The Sun's editorial about moral authority was another Republican hit piece constructed on a foundation of misinformation (“Roy Moore, Donald Trump and the end of all Republican moral authority,” Dec. 5). The editorial suggests that there was some type of moral equivalence between the issues involved in Bill Clinton's impeachment and the allegations of sexual harassment against Roy Moore. It asserts that both the Clinton impeachment and Mr. Moore’s behavior involved lying about sex.
With respect to Mr. Moore, he has steadfastly denied the allegations and is entitled to a presumption of innocence, which The Sun has not given him. Even if he is lying about sex, there is clearly no equivalence to President Clinton's impeachment. The editorial trumpets the fact that Mr. Clinton was acquitted of all charges. While The Sun paints a compelling story that Mr. Clinton was totally absolved for lying about sex, this is not what actually happened. There were two Clinton impeachment charges, one of which was lying about sex. The Sun conveniently omits the fact that the lies occurred during a deposition for a lawsuit and would more appropriately be called perjury rather than lying. The second charge was obstruction of justice, which has nothing to do with lying. While acquittal is technically the correct word, what actually occurred was more of a political hung jury. In two votes where all Democrats voted for Mr. Clinton and a few Republicans voted for him, the impeachment failed with about half for and half against.

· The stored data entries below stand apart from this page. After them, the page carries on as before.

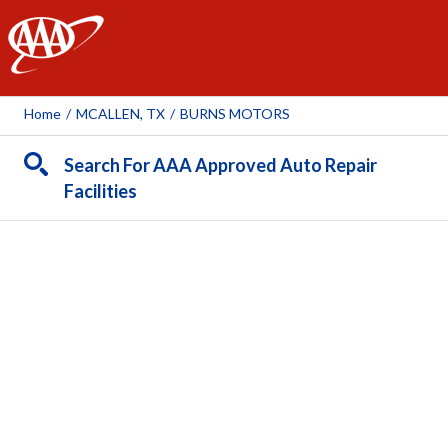
AAA
Home
/
MCALLEN, TX
/
BURNS MOTORS
Search For AAA Approved Auto Repair
Facilities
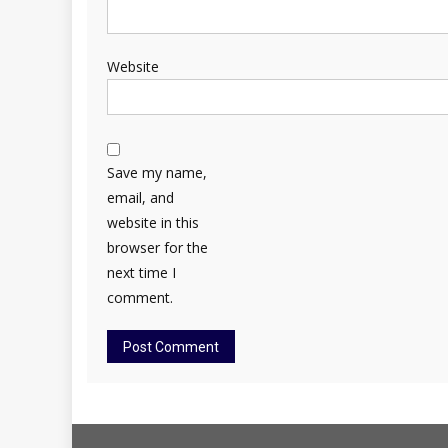
Website
Save my name,
email, and
website in this
browser for the
next time I
comment.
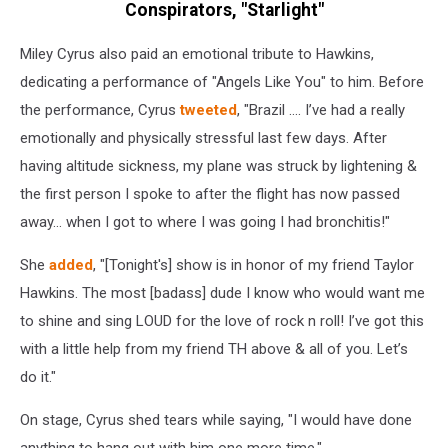
Conspirators, "Starlight"
Miley Cyrus also paid an emotional tribute to Hawkins,
dedicating a performance of "Angels Like You" to him. Before
the performance, Cyrus
tweeted
, "Brazil …. I’ve had a really
emotionally and physically stressful last few days. After
having altitude sickness, my plane was struck by lightening &
the first person I spoke to after the flight has now passed
away… when I got to where I was going I had bronchitis!"
She
added
, "[Tonight's] show is in honor of my friend Taylor
Hawkins. The most [badass] dude I know who would want me
to shine and sing LOUD for the love of rock n roll! I’ve got this
with a little help from my friend TH above & all of you. Let’s
do it."
On stage, Cyrus shed tears while saying, "I would have done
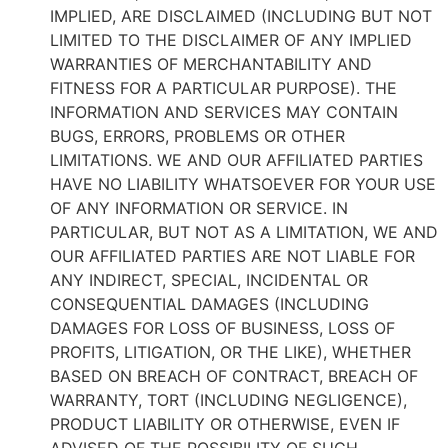
IMPLIED, ARE DISCLAIMED (INCLUDING BUT NOT
LIMITED TO THE DISCLAIMER OF ANY IMPLIED
WARRANTIES OF MERCHANTABILITY AND
FITNESS FOR A PARTICULAR PURPOSE). THE
INFORMATION AND SERVICES MAY CONTAIN
BUGS, ERRORS, PROBLEMS OR OTHER
LIMITATIONS. WE AND OUR AFFILIATED PARTIES
HAVE NO LIABILITY WHATSOEVER FOR YOUR USE
OF ANY INFORMATION OR SERVICE. IN
PARTICULAR, BUT NOT AS A LIMITATION, WE AND
OUR AFFILIATED PARTIES ARE NOT LIABLE FOR
ANY INDIRECT, SPECIAL, INCIDENTAL OR
CONSEQUENTIAL DAMAGES (INCLUDING
DAMAGES FOR LOSS OF BUSINESS, LOSS OF
PROFITS, LITIGATION, OR THE LIKE), WHETHER
BASED ON BREACH OF CONTRACT, BREACH OF
WARRANTY, TORT (INCLUDING NEGLIGENCE),
PRODUCT LIABILITY OR OTHERWISE, EVEN IF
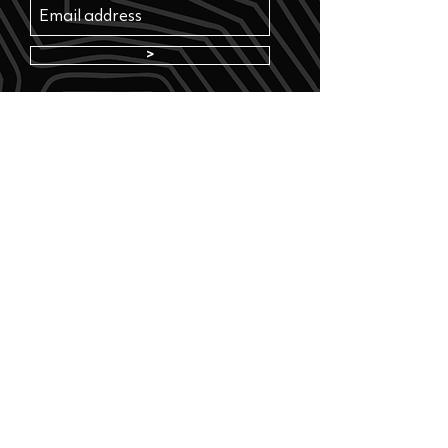
>
Where to buy? See our retailers
Info
FAQ
Find your nearest retailer
Returns
Terms and conditions
Privacy policy
Contact us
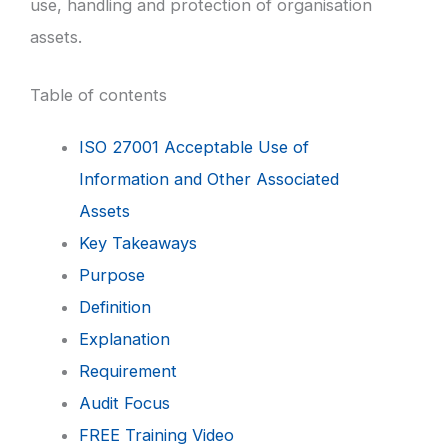
use, handling and protection of organisation
assets.
Table of contents
ISO 27001 Acceptable Use of
Information and Other Associated
Assets
Key Takeaways
Purpose
Definition
Explanation
Requirement
Audit Focus
FREE Training Video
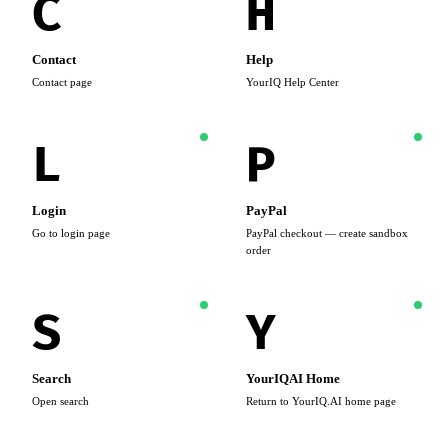
C
H
Contact
Help
Contact page
YourIQ Help Center
L
P
Login
PayPal
Go to login page
PayPal checkout — create sandbox
order
S
Y
Search
YourIQAI Home
Open search
Return to YourIQ.AI home page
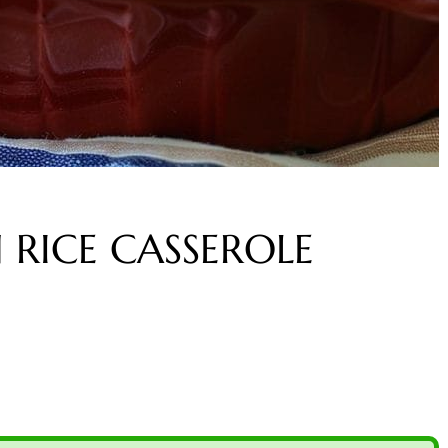
RICE CASSEROLE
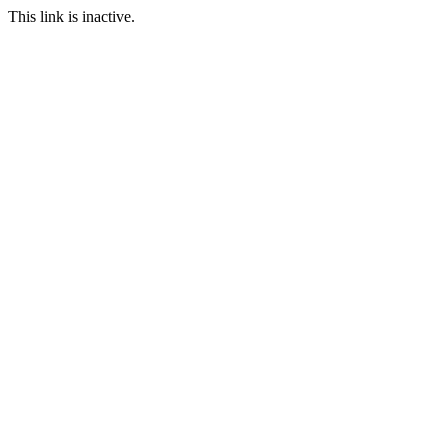
This link is inactive.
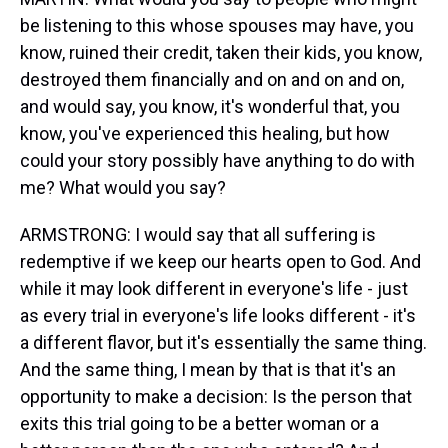
be listening to this whose spouses may have, you
know, ruined their credit, taken their kids, you know,
destroyed them financially and on and on and on,
and would say, you know, it's wonderful that, you
know, you've experienced this healing, but how
could your story possibly have anything to do with
me? What would you say?
ARMSTRONG: I would say that all suffering is
redemptive if we keep our hearts open to God. And
while it may look different in everyone's life - just
as every trial in everyone's life looks different - it's
a different flavor, but it's essentially the same thing.
And the same thing, I mean by that is that it's an
opportunity to make a decision: Is the person that
exits this trial going to be a better woman or a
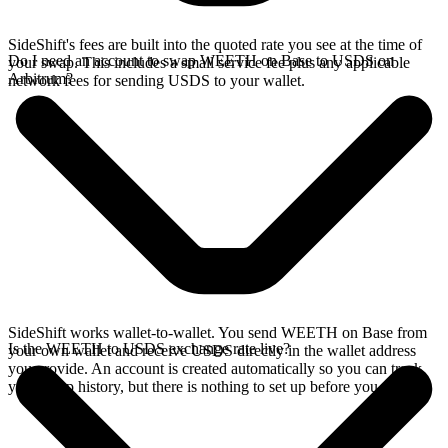
SideShift's fees are built into the quoted rate you see at the time of
Do I need an account to swap WEETH on Base to USDS on
your swap. This includes a small service fee plus any applicable
Arbitrum?
network fees for sending USDS to your wallet.
SideShift works wallet-to-wallet. You send WEETH on Base from
Is the WEETH to USDS exchange rate live?
your own wallet and receive USDS directly in the wallet address
you provide. An account is created automatically so you can track
your swap history, but there is nothing to set up before you swap.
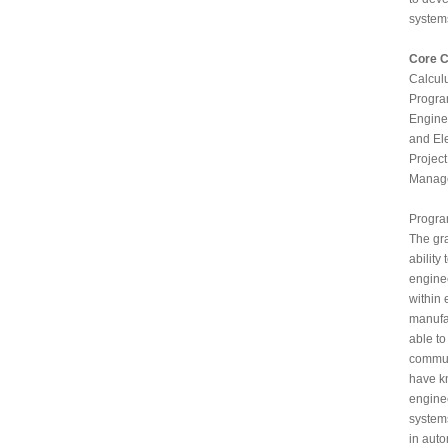
system
Core 
Calcul
Progra
Engine
and El
Projec
Manage
Progr
The gr
ability
engine
within 
manufac
able to
commun
have k
enginee
system
in auto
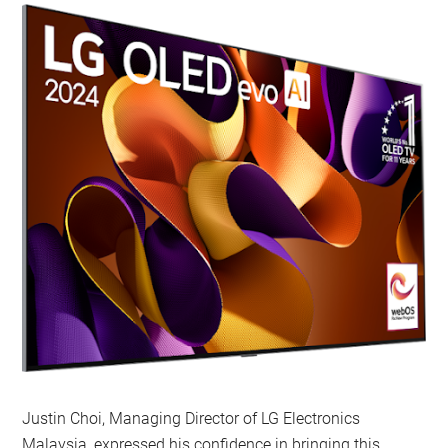
Justin Choi, Managing Director of LG Electronics
Malaysia, expressed his confidence in bringing this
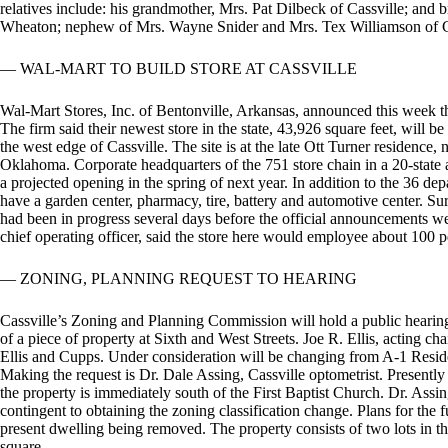
relatives include: his grandmother, Mrs. Pat Dilbeck of Cassville; an
Wheaton; nephew of Mrs. Wayne Snider and Mrs. Tex Williamson of C
— WAL-MART TO BUILD STORE AT CASSVILLE
Wal-Mart Stores, Inc. of Bentonville, Arkansas, announced this week th
The firm said their newest store in the state, 43,926 square feet, will 
the west edge of Cassville. The site is at the late Ott Turner residenc
Oklahoma. Corporate headquarters of the 751 store chain in a 20-state a
a projected opening in the spring of next year. In addition to the 36 dep
have a garden center, pharmacy, tire, battery and automotive center. Surve
had been in progress several days before the official announcements w
chief operating officer, said the store here would employee about 100 p
— ZONING, PLANNING REQUEST TO HEARING
Cassville’s Zoning and Planning Commission will hold a public hearing
of a piece of property at Sixth and West Streets. Joe R. Ellis, acting ch
Ellis and Cupps. Under consideration will be changing from A-1 Resid
Making the request is Dr. Dale Assing, Cassville optometrist. Presently
the property is immediately south of the First Baptist Church. Dr. Ass
contingent to obtaining the zoning classification change. Plans for the f
present dwelling being removed. The property consists of two lots in the
square.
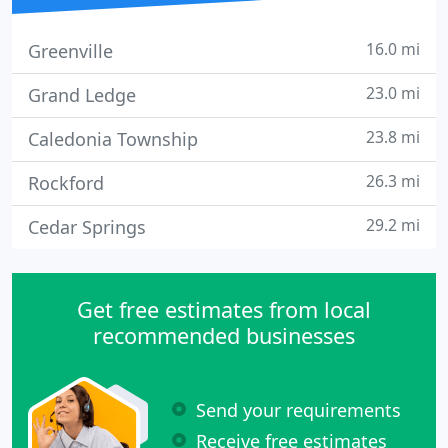
16.0 mi
Greenville
23.0 mi
Grand Ledge
23.8 mi
Caledonia Township
26.3 mi
Rockford
29.2 mi
Cedar Springs
Get free estimates from local
recommended businesses
Send your requirements
Receive free estimates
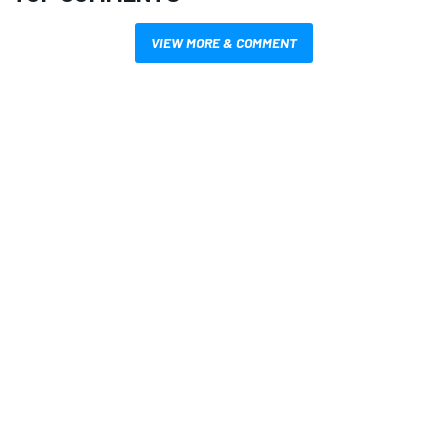
VIEW MORE & COMMENT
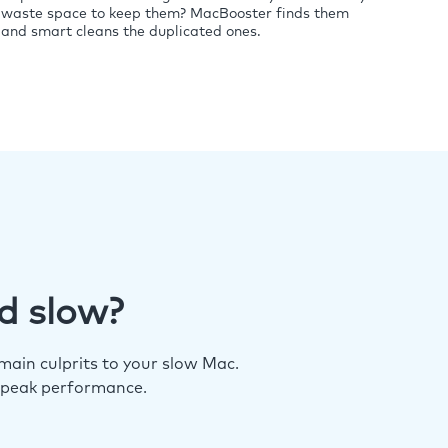
waste space to keep them? MacBooster finds them
and smart cleans the duplicated ones.
d slow?
ain culprits to your slow Mac.
 peak performance.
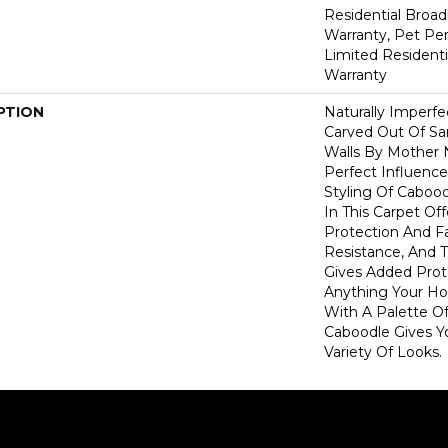
Residential Broa
Warranty, Pet Per
Limited Resident
Warranty
PTION
Naturally Imperf
Carved Out Of S
Walls By Mother 
Perfect Influence 
Styling Of Cabood
In This Carpet Off
Protection And F
Resistance, And 
Gives Added Prot
Anything Your Ho
With A Palette Of
Caboodle Gives Y
Variety Of Looks.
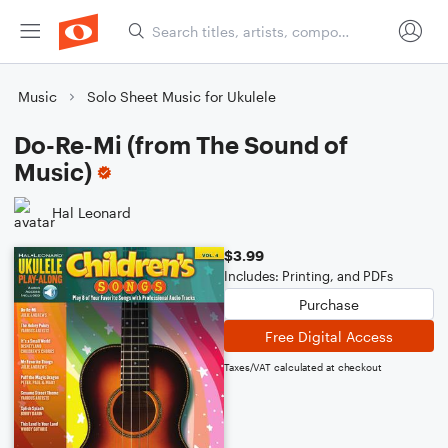
Music
Solo Sheet Music for Ukulele
Do-Re-Mi (from The Sound of
Music)
Hal Leonard
$3.99
Includes: Printing, and PDFs
Purchase
Free Digital Access
Taxes/VAT calculated at checkout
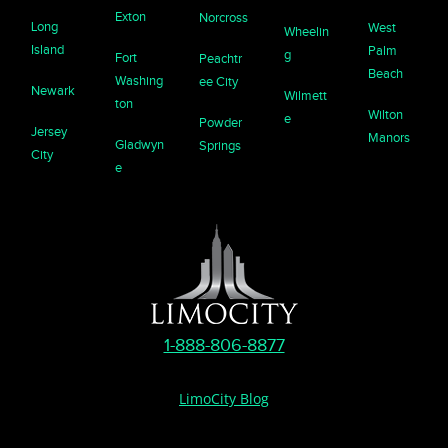
Exton
Norcross
Long
West
Wheelin
Island
Palm
g
Fort
Peachtr
Beach
Washing
ee City
Newark
Wilmett
ton
Wilton
e
Powder
Jersey
Manors
Gladwyn
Springs
City
e
1-888-806-8877
LimoCity Blog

Far from being innocent of the charges, Mr. Clinton barely survived the impeachment vote. When the issues were adjudicated in the non-political judicial arena, President Clinton was found guilty and ultimately disbarred for five years by the state of Arkansas. Mr. Moore is alleged to have done things and he may be guilty of lying about sex but there is no equivalence with Bill Clinton who was actually found guilty of perjuring himself about a sexual assault under oath.